Avrupa Birliği başta olmak üzere, tüm gelişmiş demokratik toplumların, yükselen ve gelişen Türkiye'den beklentileri, evrensel değerleri içselleştirmiş, ulusal geniş bir mutabakat üzerinde yükselen yeni bir Anayasaydı. Bu fırsat penceresini Başbakan Recep Tayyip Erdoğan yeniden açtı. Anayasa çalışmalarının ciddi biçimde hızlandırılarak ilk adımın atılması, toplumda karar mekanizmalarına her düzeyde katılım beklentisini de karşılayabilecek, son derece önemli bir adımdır ve böyle ele alınması gerekir.

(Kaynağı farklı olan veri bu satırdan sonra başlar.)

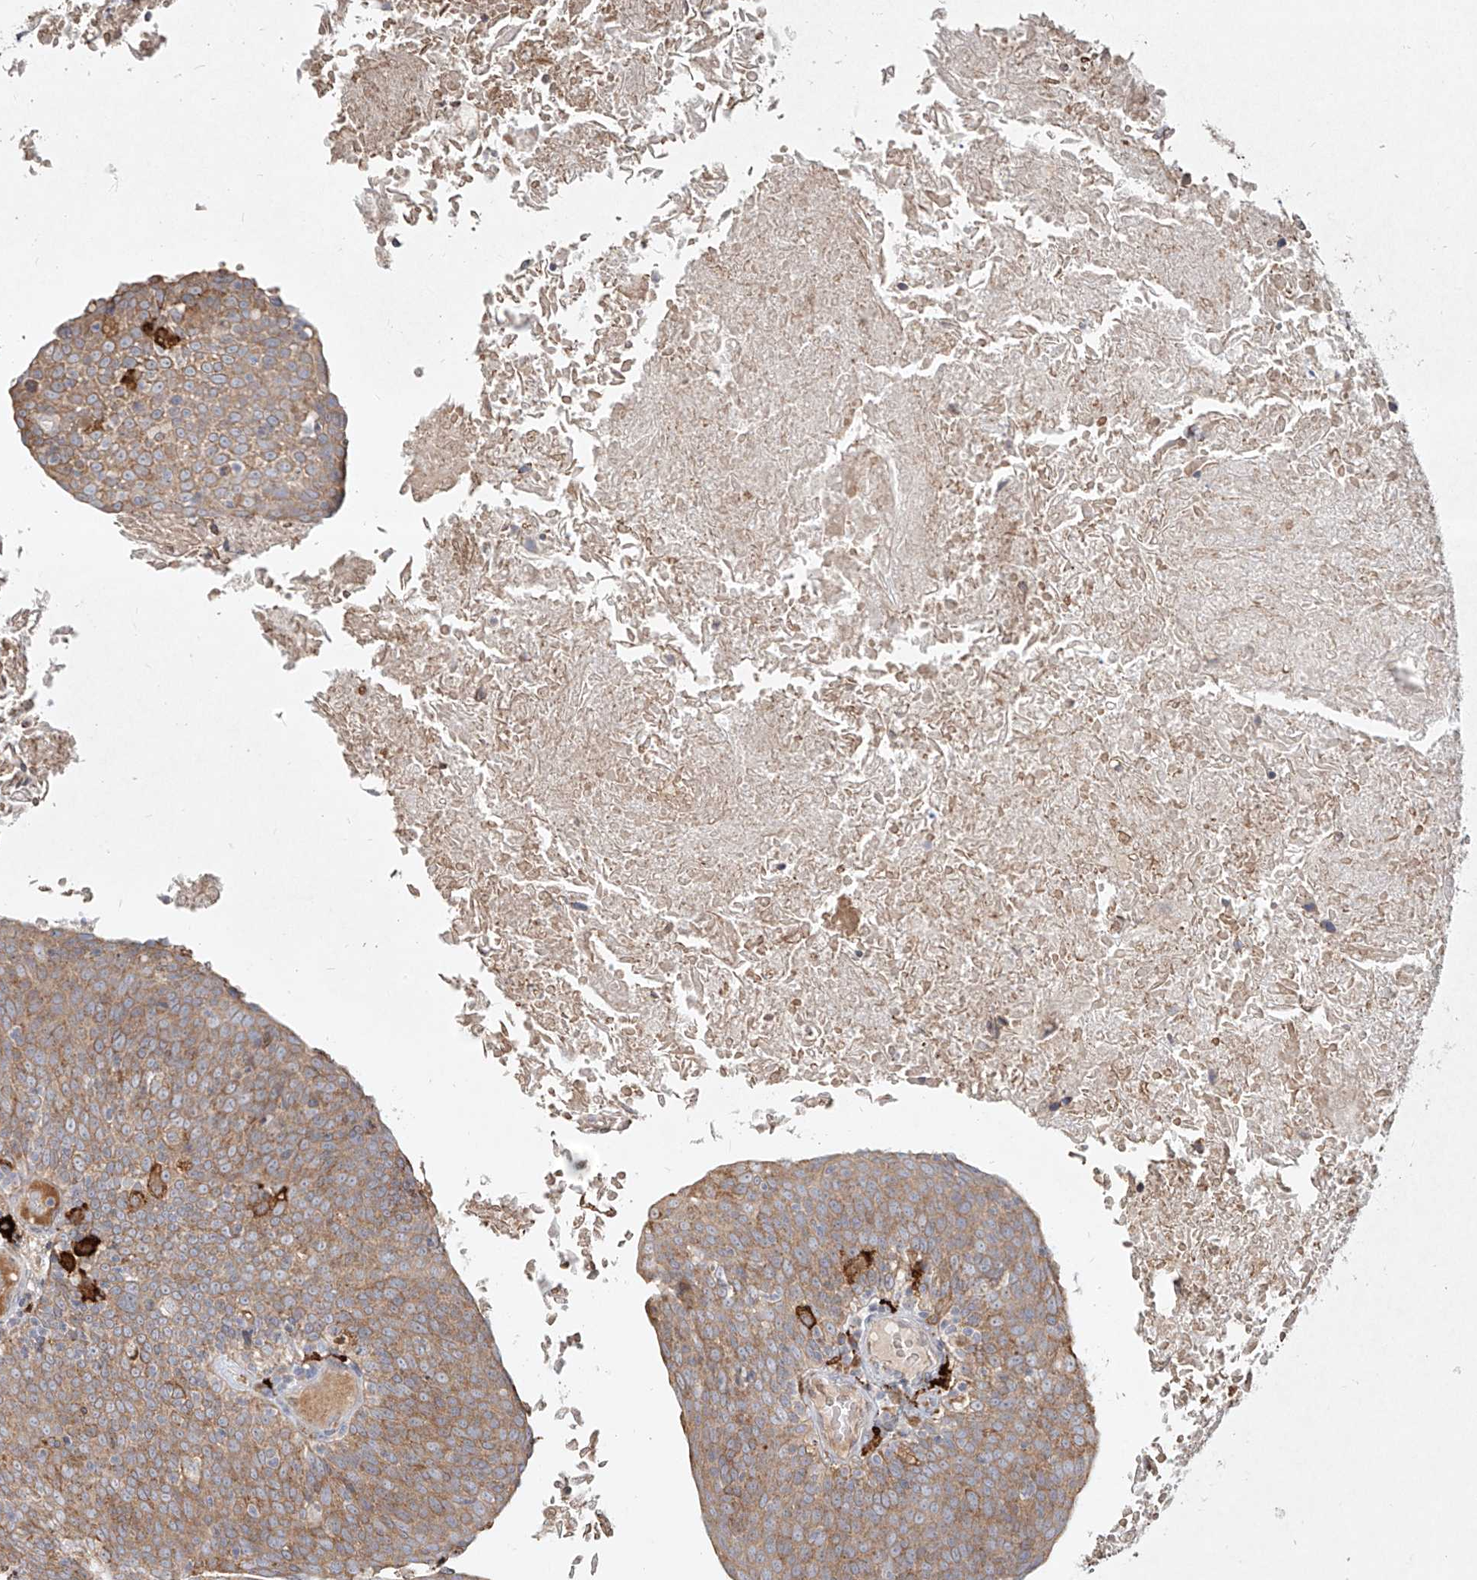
{"staining": {"intensity": "weak", "quantity": ">75%", "location": "cytoplasmic/membranous"}, "tissue": "head and neck cancer", "cell_type": "Tumor cells", "image_type": "cancer", "snomed": [{"axis": "morphology", "description": "Squamous cell carcinoma, NOS"}, {"axis": "morphology", "description": "Squamous cell carcinoma, metastatic, NOS"}, {"axis": "topography", "description": "Lymph node"}, {"axis": "topography", "description": "Head-Neck"}], "caption": "Head and neck metastatic squamous cell carcinoma stained for a protein (brown) exhibits weak cytoplasmic/membranous positive staining in approximately >75% of tumor cells.", "gene": "CD209", "patient": {"sex": "male", "age": 62}}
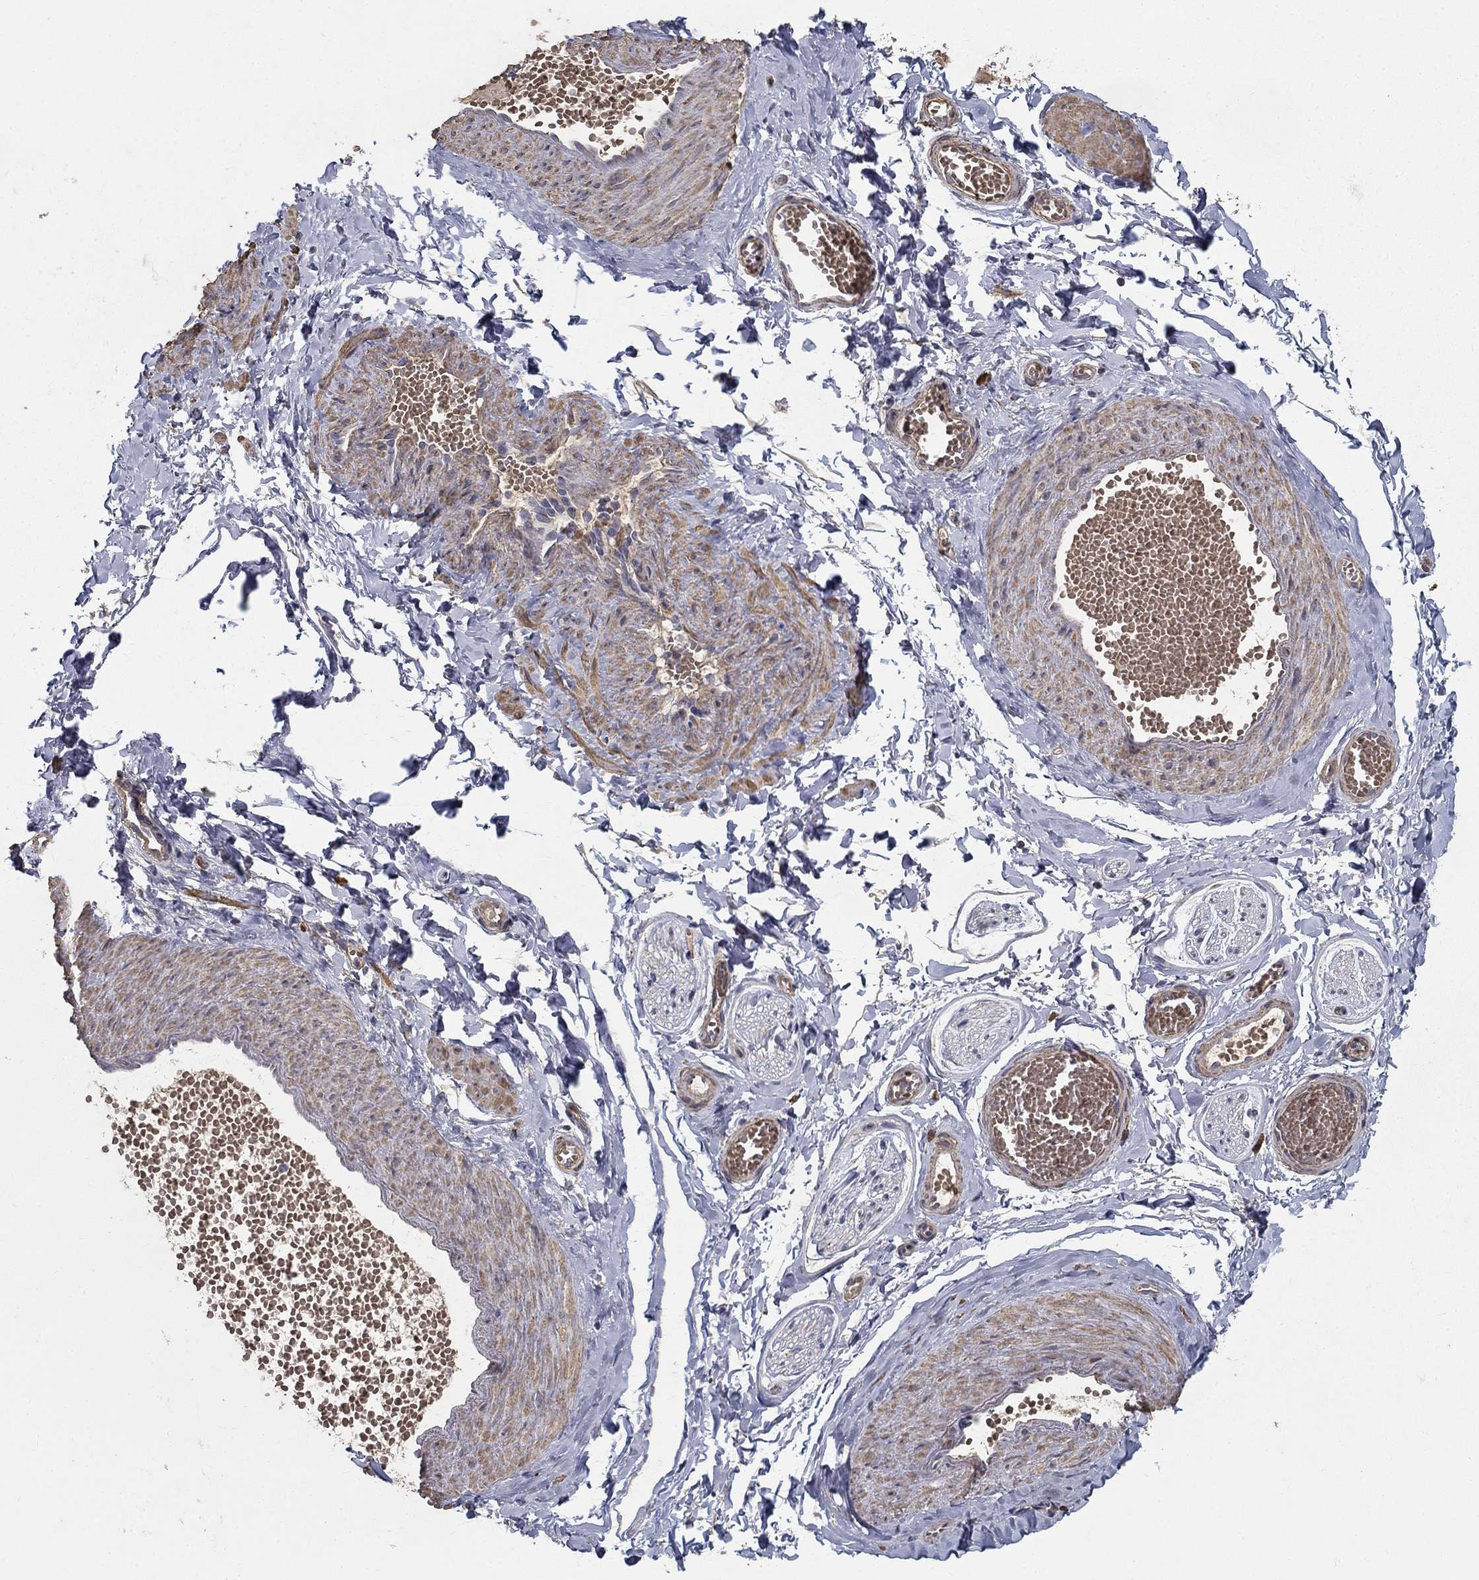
{"staining": {"intensity": "negative", "quantity": "none", "location": "none"}, "tissue": "adipose tissue", "cell_type": "Adipocytes", "image_type": "normal", "snomed": [{"axis": "morphology", "description": "Normal tissue, NOS"}, {"axis": "topography", "description": "Smooth muscle"}, {"axis": "topography", "description": "Peripheral nerve tissue"}], "caption": "The immunohistochemistry (IHC) photomicrograph has no significant expression in adipocytes of adipose tissue.", "gene": "MPP2", "patient": {"sex": "male", "age": 22}}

Toplumdaki beklentilerin karşılanması sürecinde, şekil şartı ve kısa vade düşünülerek sadece muhalefet saikiyle atılacak olumsuz adımlar, ters etki yapacaktır. Türkiye'de toplum, istikrar ve barışı içselleştirmiş bulunuyor. Toplum, bu yönde atılan her adımı destekleyecek, bunu anlayan siyasi hareketlerin de arkasında duracaktır.